このような場合には、湿気対策の前に屋根・壁の補修や配管の修理が必要ですので、注意しましょう。
3-3 立地条件、土地の性質
もともと沼地や水田だった地域の場合も、床下に湿気がたまりやすいです。
地盤改良や土地整備をしても、水分が多い土壌の性質は残っている可能性が高いからです。
このような場合は、地面から上がってくる湿気を食い止める防湿シートの施工が効果的です。
4章 対策前には必ず床下点検を!
床下の湿気対策を行なうときは、必ず事前に床下点検をしておきましょう。
湿気の原因特定と、すでに木材の劣化やシロアリなどの被害が発生していないか確認するためです。
もしも床下の木材が湿気で腐っていた場合には、湿気対策ではなく木材交換工事が必要です。
シロアリがいた場合も、駆除をしなければいけません。
これらを放っておいて湿気対策だけしても、傷んだ部分は回復しませんし、むしろどんどん悪化していくので大変危険です。
せっかく手間やお金をかけて湿気対策をしたのに、すでに起きていた被害に気付かず、後々もっと大きな工事になってしまってはもったいないですよね。
そんな最悪の事態にならないためにも、対策を実施する前にしっかり点検をしておきましょう。
点検は、地元の専門業者なら無料で行っているところが多いですので、まずは声をかけてみましょう。

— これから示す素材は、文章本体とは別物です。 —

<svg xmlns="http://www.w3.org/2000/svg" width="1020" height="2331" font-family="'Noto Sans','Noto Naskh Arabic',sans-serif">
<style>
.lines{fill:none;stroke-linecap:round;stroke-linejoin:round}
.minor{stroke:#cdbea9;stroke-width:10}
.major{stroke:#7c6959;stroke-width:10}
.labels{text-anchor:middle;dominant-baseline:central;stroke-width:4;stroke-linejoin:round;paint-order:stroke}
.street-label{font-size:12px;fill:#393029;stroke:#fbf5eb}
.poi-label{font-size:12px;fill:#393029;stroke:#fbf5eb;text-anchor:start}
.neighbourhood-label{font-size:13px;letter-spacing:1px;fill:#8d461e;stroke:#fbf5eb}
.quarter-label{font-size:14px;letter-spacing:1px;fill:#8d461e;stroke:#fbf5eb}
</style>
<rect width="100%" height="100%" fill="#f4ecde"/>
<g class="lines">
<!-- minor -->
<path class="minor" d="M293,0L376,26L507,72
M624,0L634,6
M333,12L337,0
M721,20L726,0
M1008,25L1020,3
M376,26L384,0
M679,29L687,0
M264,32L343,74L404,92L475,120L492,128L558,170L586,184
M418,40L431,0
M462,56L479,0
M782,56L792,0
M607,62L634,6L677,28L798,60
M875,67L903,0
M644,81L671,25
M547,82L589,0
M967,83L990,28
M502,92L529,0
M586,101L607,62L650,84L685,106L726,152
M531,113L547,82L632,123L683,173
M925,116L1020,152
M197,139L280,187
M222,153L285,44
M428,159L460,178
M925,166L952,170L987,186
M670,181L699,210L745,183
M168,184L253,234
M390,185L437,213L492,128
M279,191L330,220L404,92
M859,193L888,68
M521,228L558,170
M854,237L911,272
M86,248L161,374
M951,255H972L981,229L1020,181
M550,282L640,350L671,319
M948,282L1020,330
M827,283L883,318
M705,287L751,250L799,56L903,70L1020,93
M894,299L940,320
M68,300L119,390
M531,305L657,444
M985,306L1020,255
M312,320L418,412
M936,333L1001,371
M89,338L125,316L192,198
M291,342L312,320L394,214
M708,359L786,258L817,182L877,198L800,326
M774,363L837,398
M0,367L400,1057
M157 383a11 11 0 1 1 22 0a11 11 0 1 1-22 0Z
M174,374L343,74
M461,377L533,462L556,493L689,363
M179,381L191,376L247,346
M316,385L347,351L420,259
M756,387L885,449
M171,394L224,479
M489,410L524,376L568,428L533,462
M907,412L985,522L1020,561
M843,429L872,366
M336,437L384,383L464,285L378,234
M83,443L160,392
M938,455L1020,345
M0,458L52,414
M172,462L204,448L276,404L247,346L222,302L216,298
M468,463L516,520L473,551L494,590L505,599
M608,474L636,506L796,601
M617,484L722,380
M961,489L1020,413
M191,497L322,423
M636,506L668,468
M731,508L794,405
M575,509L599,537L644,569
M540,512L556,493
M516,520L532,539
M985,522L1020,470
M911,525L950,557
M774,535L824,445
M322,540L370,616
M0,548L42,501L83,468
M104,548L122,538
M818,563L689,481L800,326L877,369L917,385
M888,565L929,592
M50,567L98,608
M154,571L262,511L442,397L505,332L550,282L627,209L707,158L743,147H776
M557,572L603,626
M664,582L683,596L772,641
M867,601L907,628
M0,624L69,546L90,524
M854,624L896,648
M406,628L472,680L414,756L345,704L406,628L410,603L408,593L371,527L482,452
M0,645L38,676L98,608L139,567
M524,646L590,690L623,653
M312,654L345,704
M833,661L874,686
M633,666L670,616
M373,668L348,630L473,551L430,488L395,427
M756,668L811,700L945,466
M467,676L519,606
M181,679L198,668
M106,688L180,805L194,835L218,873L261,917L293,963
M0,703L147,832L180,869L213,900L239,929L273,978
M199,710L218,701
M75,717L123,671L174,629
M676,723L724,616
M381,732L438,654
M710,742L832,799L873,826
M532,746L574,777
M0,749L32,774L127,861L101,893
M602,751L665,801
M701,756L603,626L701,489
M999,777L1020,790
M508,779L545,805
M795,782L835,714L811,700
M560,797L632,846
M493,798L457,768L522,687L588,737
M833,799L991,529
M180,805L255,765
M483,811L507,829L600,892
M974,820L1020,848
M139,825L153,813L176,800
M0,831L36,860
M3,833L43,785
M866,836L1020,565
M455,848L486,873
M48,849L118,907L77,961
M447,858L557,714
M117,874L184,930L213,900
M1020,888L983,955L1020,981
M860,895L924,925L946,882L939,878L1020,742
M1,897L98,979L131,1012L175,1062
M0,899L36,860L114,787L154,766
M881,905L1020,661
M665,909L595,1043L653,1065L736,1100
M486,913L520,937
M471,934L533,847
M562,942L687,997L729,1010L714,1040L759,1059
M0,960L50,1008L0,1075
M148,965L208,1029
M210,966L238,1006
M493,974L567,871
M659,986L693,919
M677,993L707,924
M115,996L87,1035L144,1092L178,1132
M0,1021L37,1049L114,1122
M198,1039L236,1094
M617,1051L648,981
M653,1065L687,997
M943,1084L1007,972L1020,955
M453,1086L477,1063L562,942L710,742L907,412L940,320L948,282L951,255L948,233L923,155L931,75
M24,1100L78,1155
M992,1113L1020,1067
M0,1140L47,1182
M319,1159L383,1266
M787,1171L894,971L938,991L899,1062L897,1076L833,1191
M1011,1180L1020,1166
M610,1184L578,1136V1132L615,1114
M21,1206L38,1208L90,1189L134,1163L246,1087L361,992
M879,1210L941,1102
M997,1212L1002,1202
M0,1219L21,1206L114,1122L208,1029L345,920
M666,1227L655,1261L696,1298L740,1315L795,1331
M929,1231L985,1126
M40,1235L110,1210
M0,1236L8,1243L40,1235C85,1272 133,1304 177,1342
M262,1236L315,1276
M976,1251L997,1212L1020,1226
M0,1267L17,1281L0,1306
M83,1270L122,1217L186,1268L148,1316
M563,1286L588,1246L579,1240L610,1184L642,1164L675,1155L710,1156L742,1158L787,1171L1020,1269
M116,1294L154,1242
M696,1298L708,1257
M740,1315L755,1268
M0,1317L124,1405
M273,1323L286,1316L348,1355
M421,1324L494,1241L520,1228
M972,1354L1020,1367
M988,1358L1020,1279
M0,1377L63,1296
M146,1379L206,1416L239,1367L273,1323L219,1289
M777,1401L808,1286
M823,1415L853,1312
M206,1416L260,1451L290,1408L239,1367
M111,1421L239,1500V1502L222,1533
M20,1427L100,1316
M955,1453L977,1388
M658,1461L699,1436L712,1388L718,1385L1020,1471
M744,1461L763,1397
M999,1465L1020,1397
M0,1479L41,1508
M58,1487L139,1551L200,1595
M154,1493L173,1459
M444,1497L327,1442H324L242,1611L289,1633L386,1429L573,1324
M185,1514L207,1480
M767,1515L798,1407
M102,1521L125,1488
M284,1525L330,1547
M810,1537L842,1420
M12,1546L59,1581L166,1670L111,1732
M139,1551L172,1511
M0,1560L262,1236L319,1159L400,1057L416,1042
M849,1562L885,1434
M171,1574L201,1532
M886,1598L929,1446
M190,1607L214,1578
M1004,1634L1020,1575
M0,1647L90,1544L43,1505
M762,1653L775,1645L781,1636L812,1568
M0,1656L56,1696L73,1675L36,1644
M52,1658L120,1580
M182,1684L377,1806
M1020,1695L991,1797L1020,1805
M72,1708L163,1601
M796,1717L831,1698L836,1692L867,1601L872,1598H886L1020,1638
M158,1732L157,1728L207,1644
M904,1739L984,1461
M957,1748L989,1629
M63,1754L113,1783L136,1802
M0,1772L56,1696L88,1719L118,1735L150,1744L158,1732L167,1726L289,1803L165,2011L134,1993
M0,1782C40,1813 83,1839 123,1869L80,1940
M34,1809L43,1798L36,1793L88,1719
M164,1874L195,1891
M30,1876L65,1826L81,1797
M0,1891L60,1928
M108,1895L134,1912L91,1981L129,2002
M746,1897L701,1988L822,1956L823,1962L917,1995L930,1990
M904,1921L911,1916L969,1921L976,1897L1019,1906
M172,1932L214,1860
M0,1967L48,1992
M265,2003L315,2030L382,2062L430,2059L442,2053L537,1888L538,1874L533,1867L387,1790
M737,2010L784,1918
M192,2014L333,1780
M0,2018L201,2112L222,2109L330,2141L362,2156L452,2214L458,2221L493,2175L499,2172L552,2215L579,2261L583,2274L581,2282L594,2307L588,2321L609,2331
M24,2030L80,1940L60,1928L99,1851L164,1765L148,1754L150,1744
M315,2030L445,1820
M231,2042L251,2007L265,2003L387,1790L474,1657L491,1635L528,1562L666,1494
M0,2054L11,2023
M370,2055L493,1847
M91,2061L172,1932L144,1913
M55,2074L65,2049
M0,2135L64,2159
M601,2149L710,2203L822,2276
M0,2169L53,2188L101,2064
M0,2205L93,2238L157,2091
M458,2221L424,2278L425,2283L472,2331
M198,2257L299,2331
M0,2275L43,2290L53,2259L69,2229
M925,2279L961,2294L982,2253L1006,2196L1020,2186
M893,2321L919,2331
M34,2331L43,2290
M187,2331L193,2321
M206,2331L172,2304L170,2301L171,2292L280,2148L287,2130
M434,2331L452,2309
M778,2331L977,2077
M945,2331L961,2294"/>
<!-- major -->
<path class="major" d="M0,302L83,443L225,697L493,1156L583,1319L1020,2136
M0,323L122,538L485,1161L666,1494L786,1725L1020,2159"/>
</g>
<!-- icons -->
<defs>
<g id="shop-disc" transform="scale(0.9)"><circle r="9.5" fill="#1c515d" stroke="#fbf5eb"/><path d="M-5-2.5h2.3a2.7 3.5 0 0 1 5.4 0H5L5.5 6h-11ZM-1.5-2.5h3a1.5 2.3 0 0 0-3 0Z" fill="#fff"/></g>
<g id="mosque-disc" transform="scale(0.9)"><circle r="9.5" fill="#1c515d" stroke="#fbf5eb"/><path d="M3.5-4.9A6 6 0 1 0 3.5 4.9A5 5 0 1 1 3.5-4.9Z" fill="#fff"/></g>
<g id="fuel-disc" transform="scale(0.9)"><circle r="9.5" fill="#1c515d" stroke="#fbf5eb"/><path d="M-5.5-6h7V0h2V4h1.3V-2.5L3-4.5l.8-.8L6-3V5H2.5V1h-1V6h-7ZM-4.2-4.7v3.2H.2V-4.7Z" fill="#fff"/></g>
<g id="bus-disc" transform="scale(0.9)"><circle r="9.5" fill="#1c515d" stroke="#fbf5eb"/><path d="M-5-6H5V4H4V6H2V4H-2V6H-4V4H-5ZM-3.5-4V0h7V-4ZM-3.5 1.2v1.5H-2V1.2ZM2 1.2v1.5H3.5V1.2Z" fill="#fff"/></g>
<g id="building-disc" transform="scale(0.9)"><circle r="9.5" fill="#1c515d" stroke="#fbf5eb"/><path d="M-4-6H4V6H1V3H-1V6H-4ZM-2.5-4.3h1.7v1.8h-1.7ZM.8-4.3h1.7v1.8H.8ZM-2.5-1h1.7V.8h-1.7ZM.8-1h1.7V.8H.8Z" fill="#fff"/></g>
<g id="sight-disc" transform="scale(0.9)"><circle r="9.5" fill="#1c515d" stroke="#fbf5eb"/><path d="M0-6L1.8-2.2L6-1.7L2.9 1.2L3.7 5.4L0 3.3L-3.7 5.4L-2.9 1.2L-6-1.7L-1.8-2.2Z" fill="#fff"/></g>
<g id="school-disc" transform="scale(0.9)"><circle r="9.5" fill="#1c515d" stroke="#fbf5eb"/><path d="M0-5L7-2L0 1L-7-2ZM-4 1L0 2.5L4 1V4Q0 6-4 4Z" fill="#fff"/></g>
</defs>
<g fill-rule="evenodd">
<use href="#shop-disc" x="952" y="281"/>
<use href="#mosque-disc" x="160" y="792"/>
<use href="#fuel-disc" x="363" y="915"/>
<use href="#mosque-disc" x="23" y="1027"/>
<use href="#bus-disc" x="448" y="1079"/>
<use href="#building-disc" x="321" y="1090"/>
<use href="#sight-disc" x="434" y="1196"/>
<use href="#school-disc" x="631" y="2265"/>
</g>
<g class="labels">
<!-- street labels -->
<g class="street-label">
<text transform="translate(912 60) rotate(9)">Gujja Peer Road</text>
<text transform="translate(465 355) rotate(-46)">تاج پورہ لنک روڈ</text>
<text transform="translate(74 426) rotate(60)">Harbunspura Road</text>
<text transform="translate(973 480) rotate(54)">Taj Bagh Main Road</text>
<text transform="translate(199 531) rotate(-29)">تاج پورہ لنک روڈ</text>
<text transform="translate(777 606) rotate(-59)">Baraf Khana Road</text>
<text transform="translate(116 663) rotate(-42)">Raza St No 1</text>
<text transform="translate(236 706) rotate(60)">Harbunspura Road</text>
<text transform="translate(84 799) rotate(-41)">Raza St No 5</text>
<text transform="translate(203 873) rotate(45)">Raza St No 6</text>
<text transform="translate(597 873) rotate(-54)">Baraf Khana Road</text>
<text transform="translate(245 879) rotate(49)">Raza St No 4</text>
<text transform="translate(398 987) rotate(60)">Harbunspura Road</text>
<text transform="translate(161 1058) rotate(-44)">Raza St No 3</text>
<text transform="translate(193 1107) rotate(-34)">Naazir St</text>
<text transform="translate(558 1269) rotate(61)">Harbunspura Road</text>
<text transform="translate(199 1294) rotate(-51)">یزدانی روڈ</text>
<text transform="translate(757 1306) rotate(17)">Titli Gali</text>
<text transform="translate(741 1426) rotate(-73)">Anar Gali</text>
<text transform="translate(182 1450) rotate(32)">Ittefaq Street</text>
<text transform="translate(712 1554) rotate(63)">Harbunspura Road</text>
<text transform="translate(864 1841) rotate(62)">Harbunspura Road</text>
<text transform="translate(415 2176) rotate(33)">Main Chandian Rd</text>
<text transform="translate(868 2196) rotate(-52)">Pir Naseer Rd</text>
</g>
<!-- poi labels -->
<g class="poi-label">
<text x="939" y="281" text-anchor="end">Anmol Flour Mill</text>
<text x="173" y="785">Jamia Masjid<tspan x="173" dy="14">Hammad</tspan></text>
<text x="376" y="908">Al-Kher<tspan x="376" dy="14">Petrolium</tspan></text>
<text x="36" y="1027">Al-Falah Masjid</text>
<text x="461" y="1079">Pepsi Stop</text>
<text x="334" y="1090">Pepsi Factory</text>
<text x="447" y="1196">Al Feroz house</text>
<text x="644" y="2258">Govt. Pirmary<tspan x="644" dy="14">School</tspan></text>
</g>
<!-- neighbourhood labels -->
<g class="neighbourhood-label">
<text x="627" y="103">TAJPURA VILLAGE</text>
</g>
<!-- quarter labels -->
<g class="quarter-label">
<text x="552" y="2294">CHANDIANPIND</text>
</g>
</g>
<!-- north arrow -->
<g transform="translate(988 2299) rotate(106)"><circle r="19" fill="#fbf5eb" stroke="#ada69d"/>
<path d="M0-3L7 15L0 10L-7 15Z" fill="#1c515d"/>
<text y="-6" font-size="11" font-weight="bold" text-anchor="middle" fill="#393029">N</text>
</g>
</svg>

ご自身でやりたいという方は以下のページを参考にしてみてくださいね。
まとめ
地面がむき出しの布基礎のお家は、床下が湿気やすいので対策が必要です。
自分で行う場合は、市販の対策グッズを使ったり、基礎の通気口周りを片付けて対策しましょう。
しっかり対策したいならプロに依頼するのがベストです。
- ・防湿シート:10~20万円
- ・調湿剤・調湿マット:10~30万円
- ・床下換気扇:10~25万円
ほどが費用の目安となります。
床下に湿気が溜まる原因としては、
- ・通気性が悪い
- ・水が流れ込みやすい
- ・立地条件、土地の性質
というものが挙げられます。ご自宅の状況に適した対策方法を選びましょう。
また、すでに木材の腐朽やシロアリ被害が出ている可能性もあるので、対策前には必ず床下点検を行いましょう。
効果的な湿気対策をして、大切なお家をしっかり長持ちさせてくださいね。
最後までお読みくださりありがとうございました。